## Textauszug

Die Grundlage der "Bibliotheca Electoralis" (= Kurfürstliche Bibliothek) legte um 1500 mit seiner Sammeltätigkeit der sächsische Kurfürst Friedrich der Weise, der zu den zentralen Herrscherpersönlichkeiten des spätmittelalterlichen Reiches zählte und von seiner Wittenberger Residenz aus enge Kontakte zu führenden Gelehrten in ganz Europa unterhielt. Mit der Aufsicht über seine in ihren Anfängen wohl vorrangig auf höfische Repräsentation ausgelegte Bibliothek beauftragte der Kurfürst 1512 seinen Rat und Hofhistoriografen Georg Spalatin (1484-1545), der als gelehrter Humanist selber zum Kreis der Wittenberger Reformatoren um Luther und Melanchthon gehörte. Spalatin gelang es, die Bibliothek zum zentralen Wissensspeicher der Wittenberger Reformatoren auszubauen. Auch unter den Nachfolgern Friedrichs des Weisen, den Kurfürsten Johann dem Beständigen (1468-1532) und Johann Friedrich dem Großmütigen (1503-1554), nahm Spalatin diese Aufgabe wahr.

## Bereitgestellte Daten
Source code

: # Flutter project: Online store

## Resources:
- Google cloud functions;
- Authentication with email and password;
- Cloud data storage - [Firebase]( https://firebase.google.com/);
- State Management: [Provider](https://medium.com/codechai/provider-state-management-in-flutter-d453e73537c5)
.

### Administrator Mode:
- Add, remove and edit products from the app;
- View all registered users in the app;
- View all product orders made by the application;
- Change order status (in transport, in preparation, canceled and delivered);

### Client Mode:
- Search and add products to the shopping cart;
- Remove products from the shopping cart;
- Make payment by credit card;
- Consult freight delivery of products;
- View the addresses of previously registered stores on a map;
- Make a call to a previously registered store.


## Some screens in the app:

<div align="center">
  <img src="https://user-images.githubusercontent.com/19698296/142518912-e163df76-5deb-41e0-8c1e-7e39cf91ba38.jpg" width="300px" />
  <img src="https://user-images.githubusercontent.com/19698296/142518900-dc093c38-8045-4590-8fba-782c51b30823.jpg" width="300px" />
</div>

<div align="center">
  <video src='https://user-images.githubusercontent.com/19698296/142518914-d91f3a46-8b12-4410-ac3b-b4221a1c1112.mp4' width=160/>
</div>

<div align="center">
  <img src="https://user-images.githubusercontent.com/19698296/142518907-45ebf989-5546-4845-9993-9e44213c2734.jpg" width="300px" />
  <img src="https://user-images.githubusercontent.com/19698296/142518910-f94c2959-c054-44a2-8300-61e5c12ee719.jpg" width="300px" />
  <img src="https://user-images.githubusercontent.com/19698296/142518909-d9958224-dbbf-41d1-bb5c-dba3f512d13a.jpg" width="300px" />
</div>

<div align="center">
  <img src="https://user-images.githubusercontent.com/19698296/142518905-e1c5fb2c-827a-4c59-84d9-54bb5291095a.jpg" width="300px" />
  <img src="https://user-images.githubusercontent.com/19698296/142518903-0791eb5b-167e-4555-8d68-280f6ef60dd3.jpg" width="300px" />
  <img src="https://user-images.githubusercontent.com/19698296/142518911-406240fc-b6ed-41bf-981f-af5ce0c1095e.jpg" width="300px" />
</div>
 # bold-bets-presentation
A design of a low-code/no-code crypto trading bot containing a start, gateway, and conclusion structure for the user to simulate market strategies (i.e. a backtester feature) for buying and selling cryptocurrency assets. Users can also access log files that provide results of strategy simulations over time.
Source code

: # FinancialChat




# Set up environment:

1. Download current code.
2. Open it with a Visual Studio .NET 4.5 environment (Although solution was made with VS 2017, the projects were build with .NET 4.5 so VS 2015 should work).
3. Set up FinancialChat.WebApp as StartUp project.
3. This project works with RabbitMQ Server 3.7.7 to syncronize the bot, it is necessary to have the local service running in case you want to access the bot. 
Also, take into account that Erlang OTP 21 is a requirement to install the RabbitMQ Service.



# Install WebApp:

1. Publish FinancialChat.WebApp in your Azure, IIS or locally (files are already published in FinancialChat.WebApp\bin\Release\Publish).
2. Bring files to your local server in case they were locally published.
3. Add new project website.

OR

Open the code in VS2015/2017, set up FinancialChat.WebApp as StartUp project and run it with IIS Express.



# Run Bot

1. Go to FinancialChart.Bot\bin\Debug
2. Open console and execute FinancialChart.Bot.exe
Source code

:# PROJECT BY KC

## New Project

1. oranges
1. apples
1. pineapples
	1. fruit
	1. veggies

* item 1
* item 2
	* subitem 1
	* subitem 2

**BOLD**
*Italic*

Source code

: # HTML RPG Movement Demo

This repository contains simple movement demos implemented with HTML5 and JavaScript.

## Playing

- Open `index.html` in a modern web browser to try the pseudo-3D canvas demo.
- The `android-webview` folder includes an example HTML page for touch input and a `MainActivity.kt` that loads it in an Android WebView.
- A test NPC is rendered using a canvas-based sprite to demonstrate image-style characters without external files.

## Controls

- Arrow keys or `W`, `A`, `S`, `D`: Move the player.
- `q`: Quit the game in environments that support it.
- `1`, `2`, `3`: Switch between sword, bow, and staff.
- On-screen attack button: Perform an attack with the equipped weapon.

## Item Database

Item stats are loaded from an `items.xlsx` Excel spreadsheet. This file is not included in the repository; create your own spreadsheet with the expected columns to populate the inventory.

## Aufgaben
A. Fassen Sie den Textauszug über die Kurfürstliche Bibliothek in zwei Sätzen zusammen.
B. Stimmen die folgenden Aussagen mit dem Textauszug über die Kurfürstliche Bibliothek überein? Antworten Sie jeweils mit Ja oder Nein und zitieren Sie die entscheidenden Worte des Textes.
(i) Georg Spalatin wurde 1512 mit der Aufsicht über die Bibliothek betraut.
(ii) In ihren Anfängen war die Bibliothek vor allem als Arbeitsbibliothek für Gelehrte gedacht.
(iii) Unter Johann dem Beständigen war Spalatin nicht mehr für die Bibliothek zuständig.
Stützen Sie sich ausschließlich auf den Textauszug.

## Lösungen
A. Der sächsische Kurfürst Friedrich der Weise legte um 1500 mit seiner Sammeltätigkeit die Grundlage der "Bibliotheca Electoralis" und beauftragte 1512 seinen Rat und Hofhistoriografen Georg Spalatin mit der Aufsicht über sie. Spalatin baute die Bibliothek zum zentralen Wissensspeicher der Wittenberger Reformatoren aus und nahm diese Aufgabe auch unter den Nachfolgern Johann dem Beständigen und Johann Friedrich dem Großmütigen wahr.

B.
(i) Ja: "beauftragte der Kurfürst 1512 seinen Rat und Hofhistoriografen Georg Spalatin"
(ii) Nein: "in ihren Anfängen wohl vorrangig auf höfische Repräsentation ausgelegte Bibliothek"
(iii) Nein: "Auch unter den Nachfolgern Friedrichs des Weisen, den Kurfürsten Johann dem Beständigen (1468-1532) und Johann Friedrich dem Großmütigen (1503-1554), nahm Spalatin diese Aufgabe wahr."